I noticed some were used in the prime of their lives and then deemed no longer valuable. They were left emaciated and lifeless on the streets of Addis Ababa and Hawassa, and everywhere in between, where we traveled. I am pursuing a higher education in biology and environmental policy. I will be majoring in those fields in the beginning of this fall semester. I will focus on veterinary medicine. I am confident I can rely on my knowledge thus far, and solid upbringing in my 17 years of life that being a human being is extraordinary but being Ethiopian is a true privilege.

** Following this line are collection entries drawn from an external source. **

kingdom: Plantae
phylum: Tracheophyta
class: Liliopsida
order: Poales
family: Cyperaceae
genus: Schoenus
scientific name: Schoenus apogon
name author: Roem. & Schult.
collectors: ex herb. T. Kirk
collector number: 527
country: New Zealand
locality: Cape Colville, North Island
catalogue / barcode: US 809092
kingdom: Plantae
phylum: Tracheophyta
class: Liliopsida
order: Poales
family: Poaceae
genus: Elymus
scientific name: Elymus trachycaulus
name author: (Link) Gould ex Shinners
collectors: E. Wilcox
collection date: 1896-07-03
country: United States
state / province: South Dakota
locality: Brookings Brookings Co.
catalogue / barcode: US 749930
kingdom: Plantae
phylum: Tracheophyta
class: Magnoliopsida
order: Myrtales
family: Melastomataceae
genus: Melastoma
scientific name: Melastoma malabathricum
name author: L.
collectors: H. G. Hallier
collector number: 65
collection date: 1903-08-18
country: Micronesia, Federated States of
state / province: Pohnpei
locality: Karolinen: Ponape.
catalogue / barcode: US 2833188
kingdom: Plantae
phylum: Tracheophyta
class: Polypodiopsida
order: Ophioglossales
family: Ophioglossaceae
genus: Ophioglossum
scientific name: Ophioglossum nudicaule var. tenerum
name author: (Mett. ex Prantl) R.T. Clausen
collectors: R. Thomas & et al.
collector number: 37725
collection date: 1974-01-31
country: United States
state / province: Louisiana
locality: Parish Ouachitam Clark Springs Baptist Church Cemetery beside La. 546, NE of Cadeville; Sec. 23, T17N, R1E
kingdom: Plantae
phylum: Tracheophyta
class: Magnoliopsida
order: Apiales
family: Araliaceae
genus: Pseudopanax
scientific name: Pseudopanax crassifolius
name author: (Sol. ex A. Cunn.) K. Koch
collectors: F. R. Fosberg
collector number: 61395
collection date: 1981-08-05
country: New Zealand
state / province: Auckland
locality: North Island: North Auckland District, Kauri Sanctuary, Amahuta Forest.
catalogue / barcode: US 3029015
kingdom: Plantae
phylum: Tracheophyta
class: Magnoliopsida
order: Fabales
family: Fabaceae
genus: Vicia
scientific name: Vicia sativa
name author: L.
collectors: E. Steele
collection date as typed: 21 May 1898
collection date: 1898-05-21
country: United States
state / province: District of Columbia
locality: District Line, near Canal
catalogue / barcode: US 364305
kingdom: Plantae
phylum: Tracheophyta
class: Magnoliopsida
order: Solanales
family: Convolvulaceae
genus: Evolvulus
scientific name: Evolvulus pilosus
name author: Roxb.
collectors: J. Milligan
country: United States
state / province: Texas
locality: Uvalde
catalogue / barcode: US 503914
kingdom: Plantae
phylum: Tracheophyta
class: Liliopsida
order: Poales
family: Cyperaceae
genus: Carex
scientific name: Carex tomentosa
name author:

I take great pride in being able to call Ethiopia my country of origin. It is a strong and determined lion, “anbessa” in a pride of lost ones, remaining independent through two Italian invasions, thus becoming the only uncolonized African country in history. Accordingly, the only African country with its own indigenous alphabet, “fidel” and diverse subcultures, breaking into over 80 dialects. The land is home to impressive geographic locations, from the Danakil Depression, the hottest point on planet Earth to the Great Rift Valley and Simien Mountains- by the way I loved doing a report on them in 5th grade- The mountains helped coin the phrase “The roof of Africa” for the nation. Retrospectively, notice our flag colors, green, yellow, and red, and countries across the continent, subsequently adopt them throughout history. The first, Ghana, in 1957, then, Mali, Cameroon, Benin, and Senegal, consecutively after that. These are not simply colors, but a symbol of indepence, peace, and a real possibility of freedom, not just hope. I aspire to emulate my mother’s principles, her open-heartedness, and ability to lead with the heart, and to be present, and accessible, non-judgement towards others, belief in herself, and strong-willed, graceful, and magnetic nature. Similarly, these are all elements of the wonderful nation where our roots lie, and leading with any one of those traits will surely lead one to a bright future. I am excited to embark on my life’s adventure, and eager to affect change in a meaningful way.